En exécutant un délicat numéro de jonglage de bébé facilité par ses années de service au plateau dans le Baratie, Sanji monte l'échelle de la vigie avec la ferme intention de renvoyer le paquet odorant à son responsable attitré. Le regard alerte de Zoro est rivé vers lui dès qu'il franchit la trappe, et un sourcil se hausse lorsqu'il se rend compte que c'est le cuisinier qui vient le rejoindre.
- Un problème ?
Sanji se pince les lèvres une demi seconde, et décide de prendre un air irrité, pour ne pas laisser entendre qu'il n'a aucune envie de changer les selles odorantes de la petite fille qui s'agite au bout de sa main dégoûtée.
- Je dois faire le petit-déjeuner pour célébrer le retour de Nami-swan. Occupe-toi de… cette situation.
Sans aucun regret, il dépose Naïa entre les jambes croisées de Zoro et se dirige à nouveau vers l'échelle pour prendre sa sortie le plus vite possible. Son geste s'arrête lorsqu'il voit le sabreur récupérer son bandana - ça lui était sorti de la tête. Le sourire déguisé de son vis-à-vis adressé à la petite fille qui lève les bras vers lui le fait tiquer un instant. Qui donc est ce petit être pour être traité avec tant de déférence et de tendresse par le sabreur, alors même qu'il est accompagné d'une odeur détestable ?
- Qui aurait cru que le terrible Roronoa Zoro aimait bien les enfants.
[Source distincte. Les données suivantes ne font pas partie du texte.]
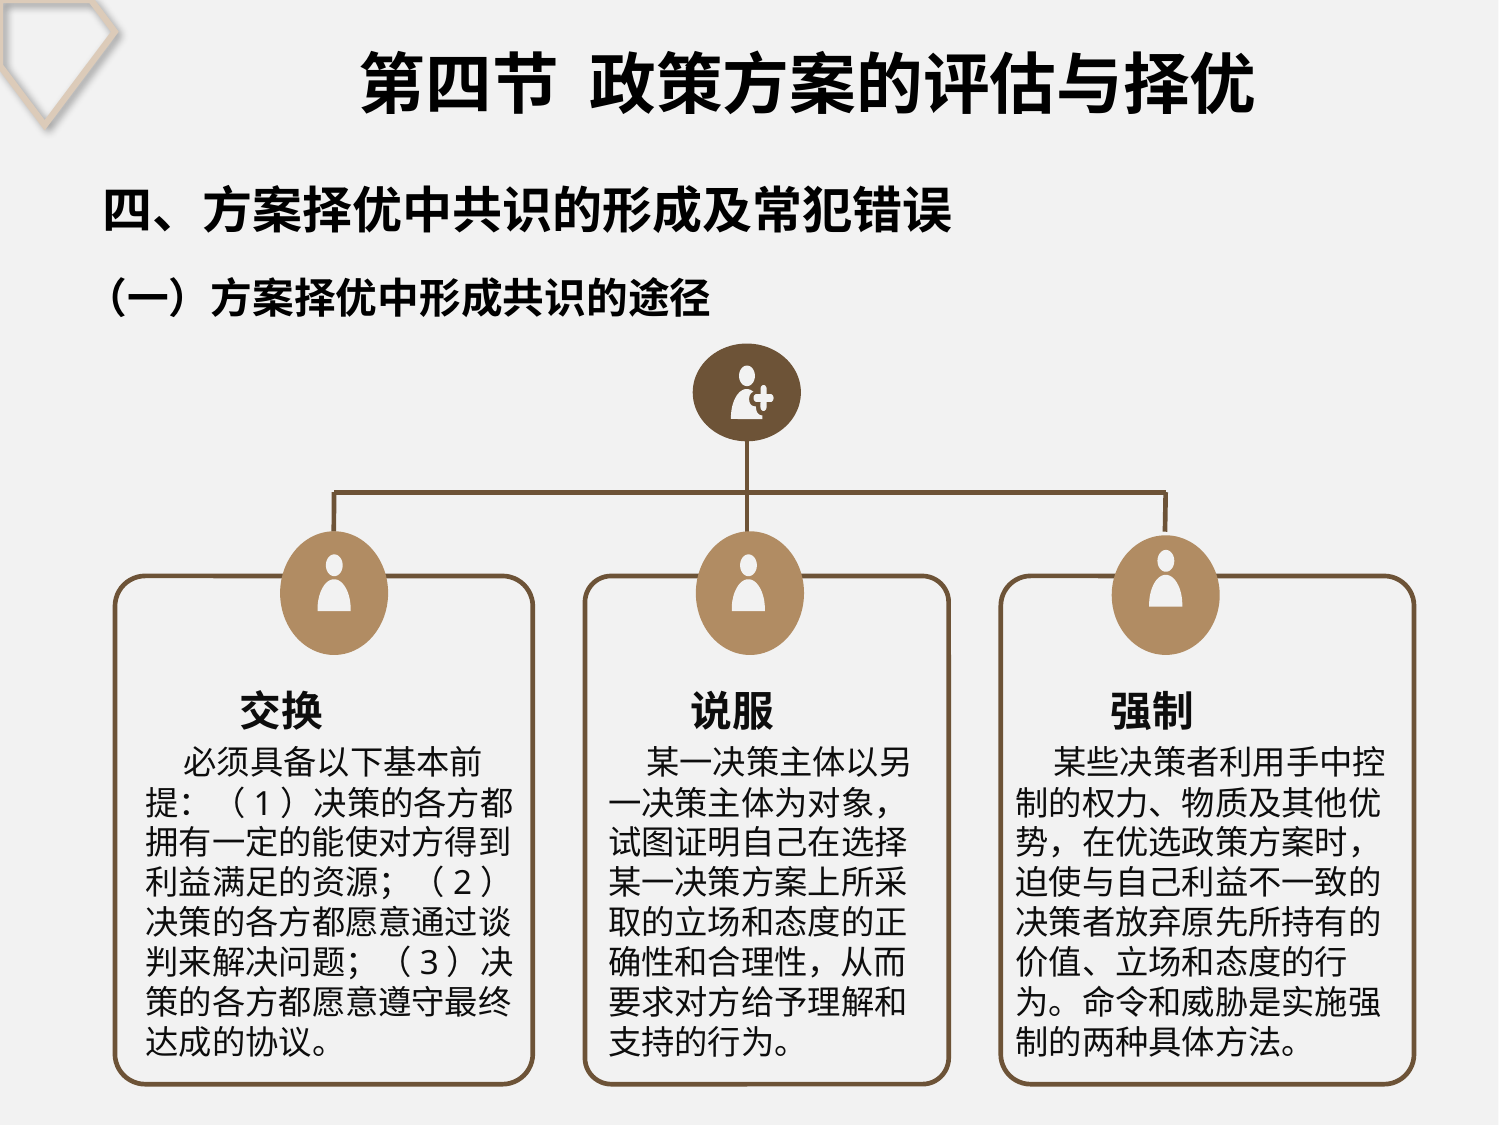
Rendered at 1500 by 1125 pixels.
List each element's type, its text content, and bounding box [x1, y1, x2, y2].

text_box [584, 575, 949, 1085]
text_box 某些决策者利用手中控制的权力、物质及其他优势，在优选政策方案时，迫使与自己利益不一致的决策者放弃原先所持有的价值、立场和态度的行为。命令和威胁是实施强制的两种具体方法。 [1000, 734, 1415, 1069]
text_box [731, 579, 765, 612]
text_box [280, 531, 389, 655]
text_box [0, 0, 117, 127]
text_box [730, 389, 763, 420]
text_box （一）方案择优中形成共识的途径 [70, 263, 890, 329]
text_box [325, 554, 343, 577]
text_box [1004, 1069, 1411, 1085]
text_box [740, 554, 757, 577]
text_box [1157, 549, 1175, 572]
text_box 强制 [1047, 677, 1330, 734]
text_box 交换 [186, 677, 413, 734]
text_box [1111, 535, 1220, 655]
text_box [695, 531, 805, 655]
text_box 某一决策主体以另一决策主体为对象，试图证明自己在选择某一决策方案上所采取的立场和态度的正确性和合理性，从而要求对方给予理解和支持的行为。 [593, 734, 949, 1069]
text_box [114, 575, 533, 1085]
text_box 说服 [637, 677, 825, 734]
text_box [692, 343, 801, 442]
text_box [753, 385, 774, 411]
text_box 第四节 政策方案的评估与择优 [159, 16, 1457, 157]
text_box [317, 579, 351, 612]
text_box [739, 365, 755, 387]
text_box [0, 0, 1499, 1125]
text_box [1000, 575, 1415, 734]
text_box [1149, 574, 1183, 607]
text_box 必须具备以下基本前提：（1）决策的各方都拥有一定的能使对方得到利益满足的资源；（2）决策的各方都愿意通过谈判来解决问题；（3）决策的各方都愿意遵守最终达成的协议。 [131, 734, 533, 1069]
text_box 四、方案择优中共识的形成及常犯错误 [87, 171, 1112, 247]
La remarque est acerbe, mais au fond elle est teintée de jalousie. Sanji s'en veut presque d'avoir lâché la phrase et de ne pas simplement s'être éclipsé en ruminant.
Zoro relève les yeux vers le cuistot et son regard le transperce de part en part, légèrement moqueur, alors qu'il tapote le crâne de la petite.
- Tu sais cook, ce n'est pas parce que je suis une brute que je n'ai pas de cœur.
Sanji s'empourpre légèrement. Zoro semble rire intérieurement d'une blague qu'il ne lui a pas partagé; quelque part Naïa a l'air d'être dans la confidence puisqu'elle babille gaiement, heureuse d'avoir retrouvé ladite brute.
Piqué au vif, il repart brutalement par la trappe, dévalant l'échelle en sortant une cigarette - peste soit du marimo, il a bien le droit de s'en fumer une avant de se mettre à la confection des croissants aux amandes qu'il a prévus pour le petit déjeuner.